Set of tasks ::
a – Rewrite the passage on PHP 8 attributes from "The concept of" to "Let’s dive in!", substituting "doc comments" for "docblocks".
b – Write the next part of the post on PHP 8 attributes, picking up after its last sentence.
───── Document segment ─────
As of PHP 8, we’ll be able to use attributes. The goal of these attributes, also known as annotations in many other languages, is to add metadata to classes, methods, variables, and whatnot; in a structured way.
The concept of attributes isn’t new at all, we’ve been using docblocks to simulate their behavior for years now. With the addition of attributes though, we now have a first-class citizen in the language to represent this kind of metadata, instead of having to manually parse docblocks.
So what do they look like? How do we make custom attributes? Are there any caveats? Those are the questions that will be answered in this post. Let’s dive in!
Rundown
First things first, here’s what attribute would look like in the wild:
use \Support\Attributes\ListensTo;
class ProductSubscriber
{
#[ListensTo(ProductCreated::class)]
public function onProductCreated(ProductCreated $event) { /* … */ }
#[ListensTo(ProductDeleted::class)]
public function onProductDeleted(ProductDeleted $event) { /* … */ }
}
I’ll be showing other examples later in this post, but I think the example of event subscribers is a good one to explain the use of attributes at first.
───── Data excerpt ─────
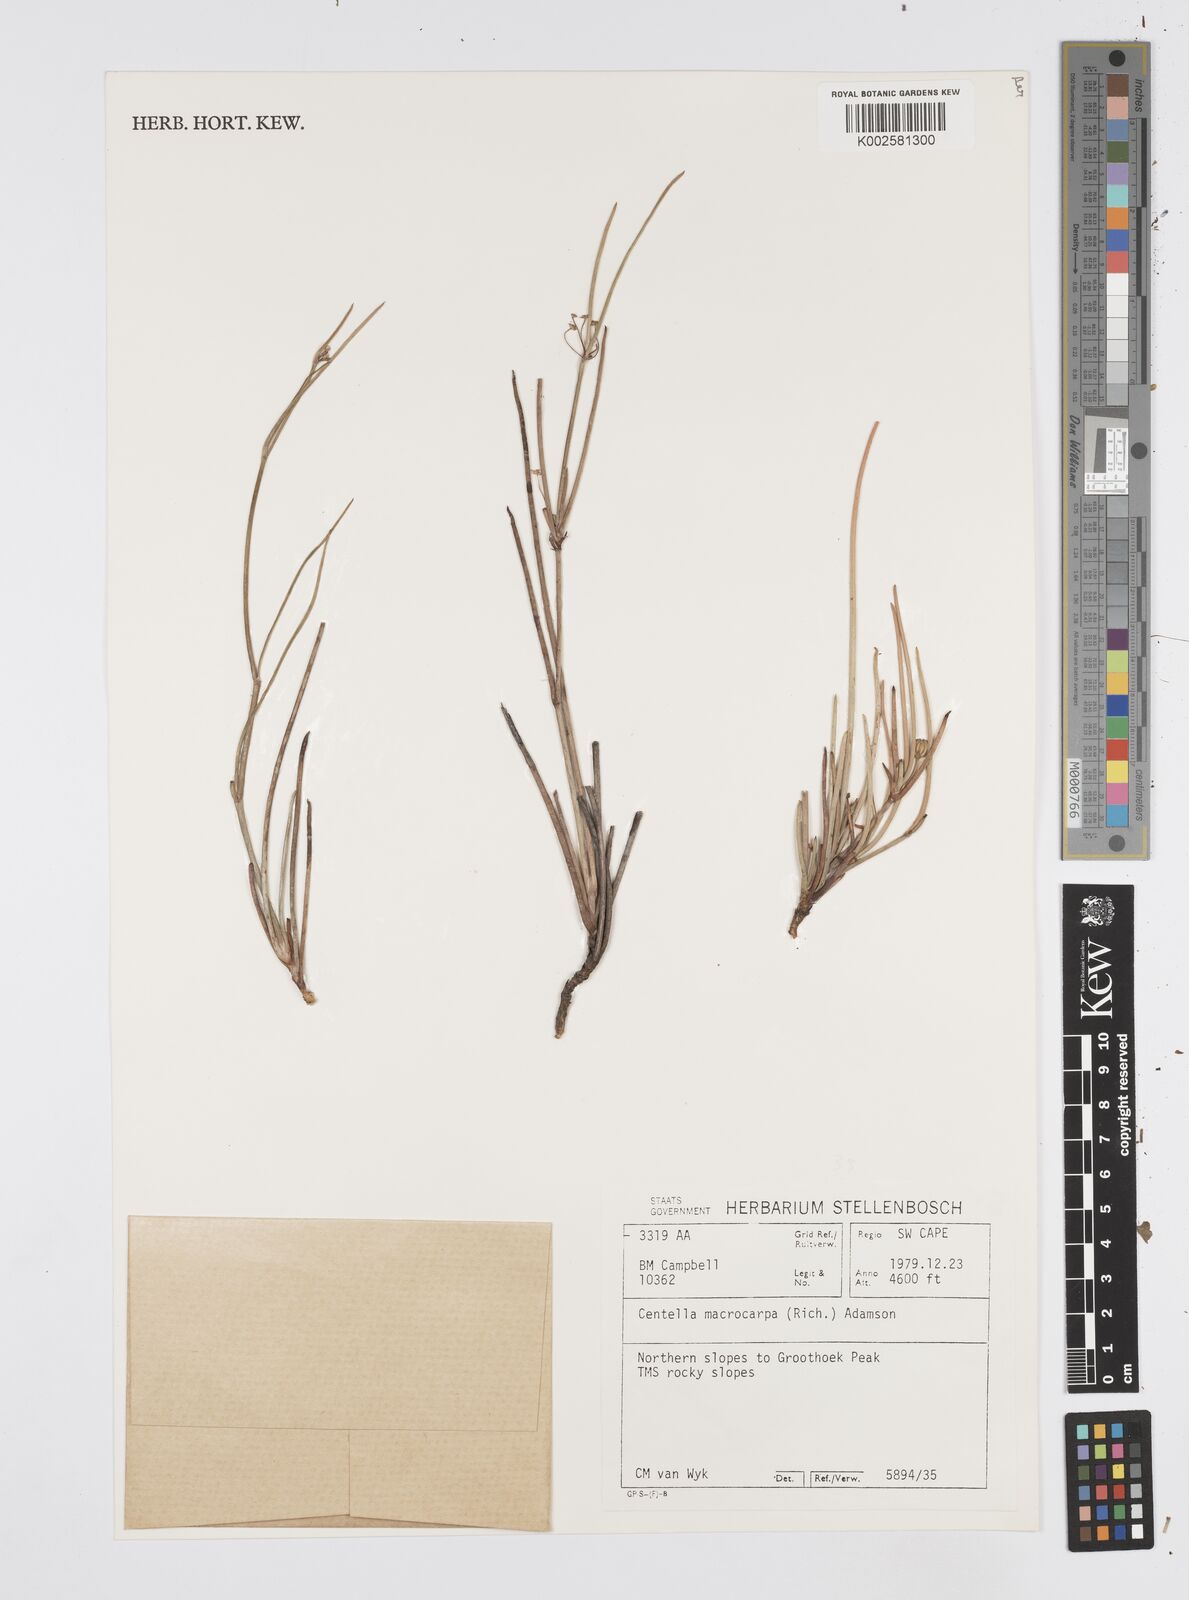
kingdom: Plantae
─────
The results ::
a –
The concept of attributes isn’t new at all, we’ve been using doc comments to simulate their behavior for years now. With the addition of attributes though, we now have a first-class citizen in the language to represent this kind of metadata, instead of having to manually parse doc comments.
So what do they look like? How do we make custom attributes? Are there any caveats? Those are the questions that will be answered in this post. Let’s dive in!

b –
Also yes, I know, the syntax might not be what you wished or hoped for. You might have preferred @
, or @:
, or docblocks or, … It’s here to stay though, so we better learn to deal with it. The only thing that’s worth mentioning on the syntax is that all options were discussed, and there are very good reasons why this syntax was chosen.
That being said, let’s focus on the cool stuff: how would this ListensTo
work under the hood?
First of all, custom attributes are simple classes, annotated themselves with the #[Attribute]
attribute; this base Attribute
used to be called PhpAttribute
in the original RFC, but was changed with another RFC afterward.
Here’s what it would look like:
#[Attribute]
class ListensTo
{
public string $event;
public function __construct(string $event)
{
$this->event = $event;
}
}
That’s it — pretty simple, right? Keep in mind the goal of attributes: they are meant to add metadata to classes and methods, nothing more. They shouldn’t — and can’t — be used for, for example, argument input validation. In other words: you wouldn’t have access to the parameters passed to a method within its attributes. There was a previous RFC that allowed this behavior, but this RFC specifically kept things more simple.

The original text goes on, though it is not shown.